(TASK BRIEF) List each line of the data that holds the string "REAR".

Transcribed page contents:
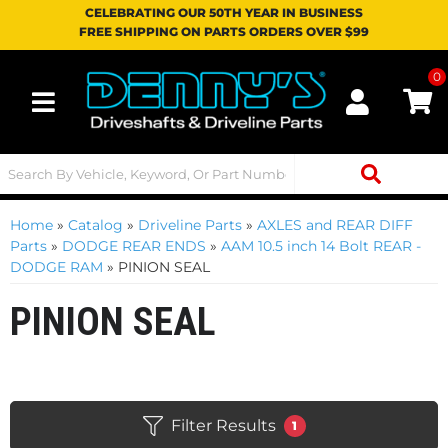
CELEBRATING OUR 50TH YEAR IN BUSINESS
FREE SHIPPING ON PARTS ORDERS OVER $99
0
Toggle navigation
Home
»
Catalog
»
Driveline Parts
»
AXLES and REAR DIFF
Parts
»
DODGE REAR ENDS
»
AAM 10.5 inch 14 Bolt REAR -
DODGE RAM
»
PINION SEAL
PINION SEAL
Filter Results
1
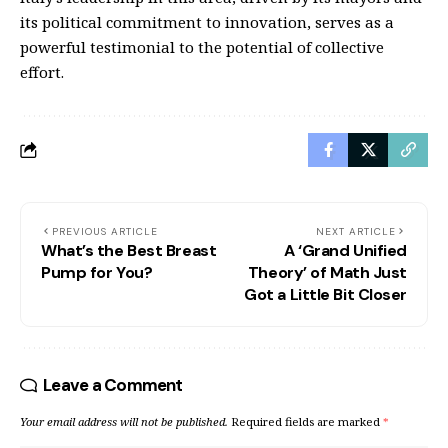
its political commitment to innovation, serves as a
powerful testimonial to the potential of collective
effort.
PREVIOUS ARTICLE
NEXT ARTICLE
What’s the Best Breast
A ‘Grand Unified
Pump for You?
Theory’ of Math Just
Got a Little Bit Closer
Leave a Comment
Your email address will not be published.
Required fields are marked
*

(ANSWER BELOW)
AXLES and REAR DIFF
DODGE REAR ENDS
AAM 10.5 inch 14 Bolt REAR -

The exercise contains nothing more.